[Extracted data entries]
- Opening Delimiter -
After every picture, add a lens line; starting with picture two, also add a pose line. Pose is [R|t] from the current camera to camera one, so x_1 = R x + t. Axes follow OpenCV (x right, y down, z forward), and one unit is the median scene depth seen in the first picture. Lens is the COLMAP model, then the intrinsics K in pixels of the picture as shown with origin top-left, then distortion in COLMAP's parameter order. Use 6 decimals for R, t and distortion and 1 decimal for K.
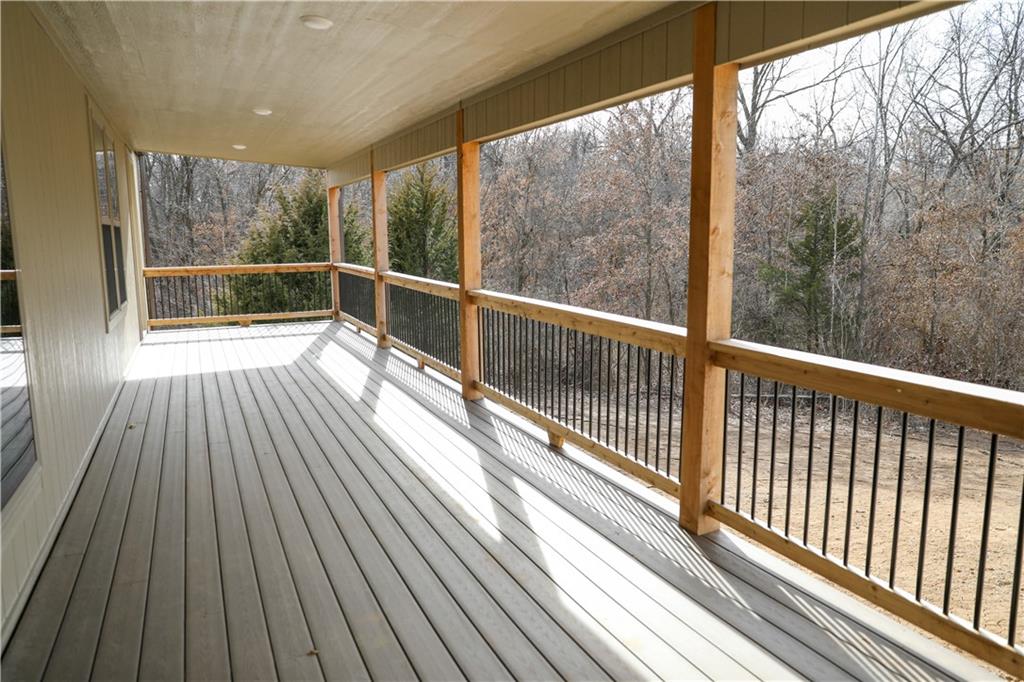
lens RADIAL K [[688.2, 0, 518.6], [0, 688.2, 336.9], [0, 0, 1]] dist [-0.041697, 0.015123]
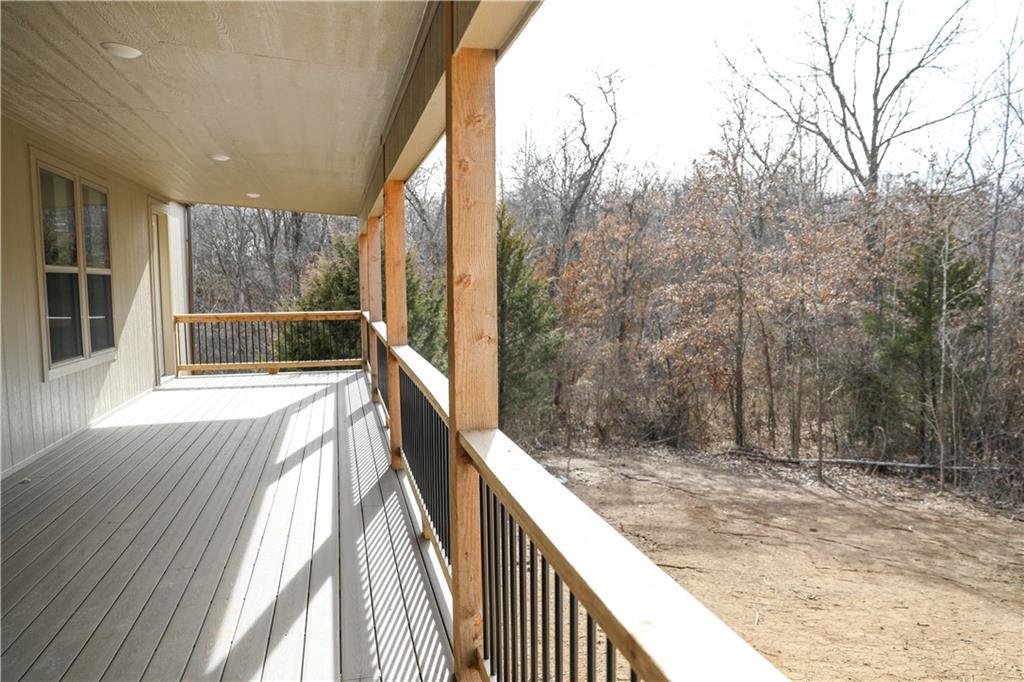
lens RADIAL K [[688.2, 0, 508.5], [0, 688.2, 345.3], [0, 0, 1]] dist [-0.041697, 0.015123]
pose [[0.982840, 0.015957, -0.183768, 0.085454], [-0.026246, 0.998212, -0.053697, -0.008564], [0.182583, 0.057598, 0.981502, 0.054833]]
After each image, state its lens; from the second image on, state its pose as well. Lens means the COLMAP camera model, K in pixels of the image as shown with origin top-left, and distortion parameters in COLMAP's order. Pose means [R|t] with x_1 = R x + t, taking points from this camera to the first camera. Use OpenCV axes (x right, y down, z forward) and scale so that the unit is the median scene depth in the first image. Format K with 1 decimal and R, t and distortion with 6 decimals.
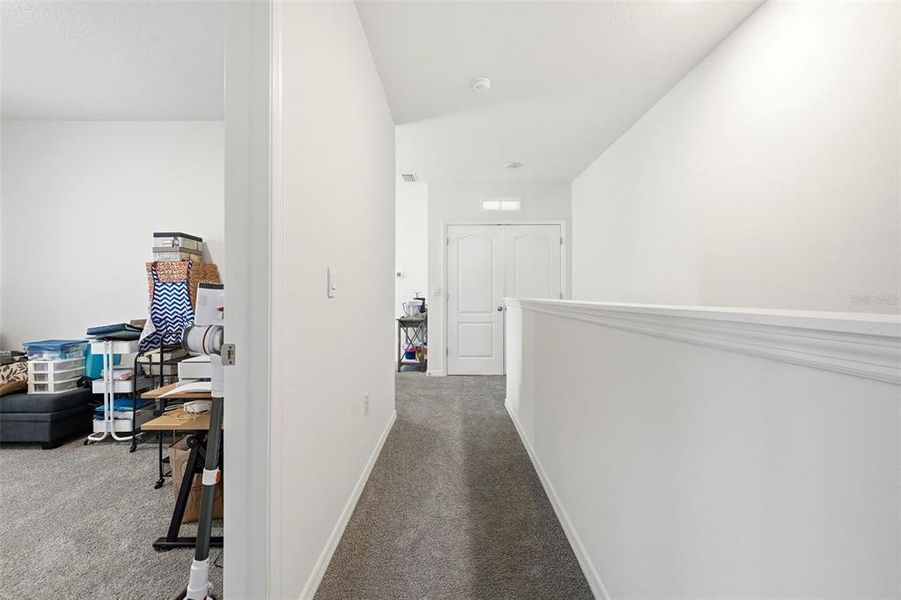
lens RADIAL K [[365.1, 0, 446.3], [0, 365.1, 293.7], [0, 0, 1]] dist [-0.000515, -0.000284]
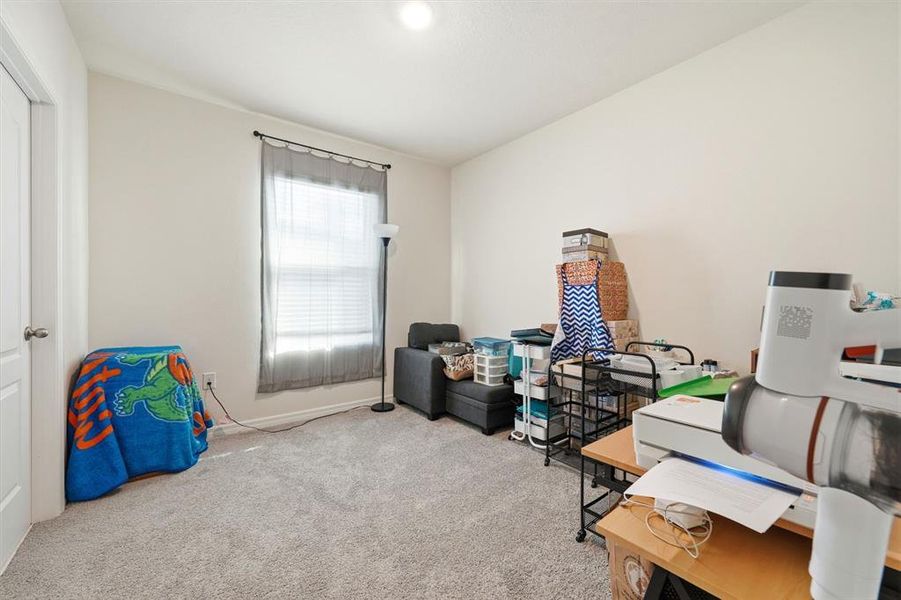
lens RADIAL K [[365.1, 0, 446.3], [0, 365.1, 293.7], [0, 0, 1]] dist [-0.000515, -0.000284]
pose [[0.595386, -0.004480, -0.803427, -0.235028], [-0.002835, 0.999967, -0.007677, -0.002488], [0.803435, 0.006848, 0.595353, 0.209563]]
- Closing Delimiter -
## REQUIREMENT:
Copy everything from the start of the items down through the line containing "345.3], [0, 0, 1]] dist [-0.041697, 0.015123]", swapping "camera one" for "camera 1" and leaving all else as it stands. Leave the pictures out of your answer.

## RESULT:
After every picture, add a lens line; starting with picture two, also add a pose line. Pose is [R|t] from the current camera to camera 1, so x_1 = R x + t. Axes follow OpenCV (x right, y down, z forward), and one unit is the median scene depth seen in the first picture. Lens is the COLMAP model, then the intrinsics K in pixels of the picture as shown with origin top-left, then distortion in COLMAP's parameter order. Use 6 decimals for R, t and distortion and 1 decimal for K.
lens RADIAL K [[688.2, 0, 518.6], [0, 688.2, 336.9], [0, 0, 1]] dist [-0.041697, 0.015123]
lens RADIAL K [[688.2, 0, 508.5], [0, 688.2, 345.3], [0, 0, 1]] dist [-0.041697, 0.015123]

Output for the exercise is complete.